* **Work instructions**
The material below must be retyped in full, with every line kept exactly as it is.

* **Source information**
Start of Block
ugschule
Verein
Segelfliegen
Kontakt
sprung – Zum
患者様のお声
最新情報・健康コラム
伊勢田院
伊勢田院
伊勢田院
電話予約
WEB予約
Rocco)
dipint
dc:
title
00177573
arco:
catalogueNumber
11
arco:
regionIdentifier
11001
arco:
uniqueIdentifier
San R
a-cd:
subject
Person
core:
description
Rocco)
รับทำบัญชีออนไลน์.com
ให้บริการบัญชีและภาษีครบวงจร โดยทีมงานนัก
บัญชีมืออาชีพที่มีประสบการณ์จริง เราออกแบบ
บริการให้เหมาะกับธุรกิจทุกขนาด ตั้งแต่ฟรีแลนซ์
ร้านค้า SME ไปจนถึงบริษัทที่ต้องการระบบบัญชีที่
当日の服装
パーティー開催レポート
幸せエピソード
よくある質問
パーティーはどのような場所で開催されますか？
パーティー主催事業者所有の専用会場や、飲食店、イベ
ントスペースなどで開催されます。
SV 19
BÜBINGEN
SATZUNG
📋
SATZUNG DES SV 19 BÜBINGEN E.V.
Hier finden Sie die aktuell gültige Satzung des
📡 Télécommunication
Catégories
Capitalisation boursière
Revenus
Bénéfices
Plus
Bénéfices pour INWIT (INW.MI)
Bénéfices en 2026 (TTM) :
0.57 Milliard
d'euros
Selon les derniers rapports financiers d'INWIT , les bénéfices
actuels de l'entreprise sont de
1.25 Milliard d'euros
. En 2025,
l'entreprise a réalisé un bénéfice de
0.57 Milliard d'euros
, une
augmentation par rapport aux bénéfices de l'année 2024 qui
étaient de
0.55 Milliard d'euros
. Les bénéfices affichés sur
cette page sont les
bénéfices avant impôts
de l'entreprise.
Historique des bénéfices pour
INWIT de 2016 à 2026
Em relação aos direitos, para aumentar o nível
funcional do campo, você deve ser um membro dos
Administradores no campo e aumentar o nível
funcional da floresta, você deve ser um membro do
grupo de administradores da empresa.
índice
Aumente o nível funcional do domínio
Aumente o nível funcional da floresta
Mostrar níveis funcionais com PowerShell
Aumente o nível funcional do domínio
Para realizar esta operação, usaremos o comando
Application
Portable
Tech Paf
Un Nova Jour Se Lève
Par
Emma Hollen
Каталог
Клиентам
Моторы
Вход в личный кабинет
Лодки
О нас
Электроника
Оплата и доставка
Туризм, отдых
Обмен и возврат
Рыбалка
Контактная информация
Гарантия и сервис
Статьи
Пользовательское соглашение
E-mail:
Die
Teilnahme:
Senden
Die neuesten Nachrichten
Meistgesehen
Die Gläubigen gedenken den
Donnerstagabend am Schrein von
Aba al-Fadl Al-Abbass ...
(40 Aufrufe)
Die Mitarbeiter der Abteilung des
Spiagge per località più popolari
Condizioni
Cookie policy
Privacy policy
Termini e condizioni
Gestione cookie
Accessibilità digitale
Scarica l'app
End of Block
* **The answer**
ugschule
Verein
Segelfliegen
Kontakt
sprung – Zum
患者様のお声
最新情報・健康コラム
伊勢田院
伊勢田院
伊勢田院
電話予約
WEB予約
Rocco)
dipint
dc:
title
00177573
arco:
catalogueNumber
11
arco:
regionIdentifier
11001
arco:
uniqueIdentifier
San R
a-cd:
subject
Person
core:
description
Rocco)
รับทำบัญชีออนไลน์.com
ให้บริการบัญชีและภาษีครบวงจร โดยทีมงานนัก
บัญชีมืออาชีพที่มีประสบการณ์จริง เราออกแบบ
บริการให้เหมาะกับธุรกิจทุกขนาด ตั้งแต่ฟรีแลนซ์
ร้านค้า SME ไปจนถึงบริษัทที่ต้องการระบบบัญชีที่
当日の服装
パーティー開催レポート
幸せエピソード
よくある質問
パーティーはどのような場所で開催されますか？
パーティー主催事業者所有の専用会場や、飲食店、イベ
ントスペースなどで開催されます。
SV 19
BÜBINGEN
SATZUNG
📋
SATZUNG DES SV 19 BÜBINGEN E.V.
Hier finden Sie die aktuell gültige Satzung des
📡 Télécommunication
Catégories
Capitalisation boursière
Revenus
Bénéfices
Plus
Bénéfices pour INWIT (INW.MI)
Bénéfices en 2026 (TTM) :
0.57 Milliard
d'euros
Selon les derniers rapports financiers d'INWIT , les bénéfices
actuels de l'entreprise sont de
1.25 Milliard d'euros
. En 2025,
l'entreprise a réalisé un bénéfice de
0.57 Milliard d'euros
, une
augmentation par rapport aux bénéfices de l'année 2024 qui
étaient de
0.55 Milliard d'euros
. Les bénéfices affichés sur
cette page sont les
bénéfices avant impôts
de l'entreprise.
Historique des bénéfices pour
INWIT de 2016 à 2026
Em relação aos direitos, para aumentar o nível
funcional do campo, você deve ser um membro dos
Administradores no campo e aumentar o nível
funcional da floresta, você deve ser um membro do
grupo de administradores da empresa.
índice
Aumente o nível funcional do domínio
Aumente o nível funcional da floresta
Mostrar níveis funcionais com PowerShell
Aumente o nível funcional do domínio
Para realizar esta operação, usaremos o comando
Application
Portable
Tech Paf
Un Nova Jour Se Lève
Par
Emma Hollen
Каталог
Клиентам
Моторы
Вход в личный кабинет
Лодки
О нас
Электроника
Оплата и доставка
Туризм, отдых
Обмен и возврат
Рыбалка
Контактная информация
Гарантия и сервис
Статьи
Пользовательское соглашение
E-mail:
Die
Teilnahme:
Senden
Die neuesten Nachrichten
Meistgesehen
Die Gläubigen gedenken den
Donnerstagabend am Schrein von
Aba al-Fadl Al-Abbass ...
(40 Aufrufe)
Die Mitarbeiter der Abteilung des
Spiagge per località più popolari
Condizioni
Cookie policy
Privacy policy
Termini e condizioni
Gestione cookie
Accessibilità digitale
Scarica l'app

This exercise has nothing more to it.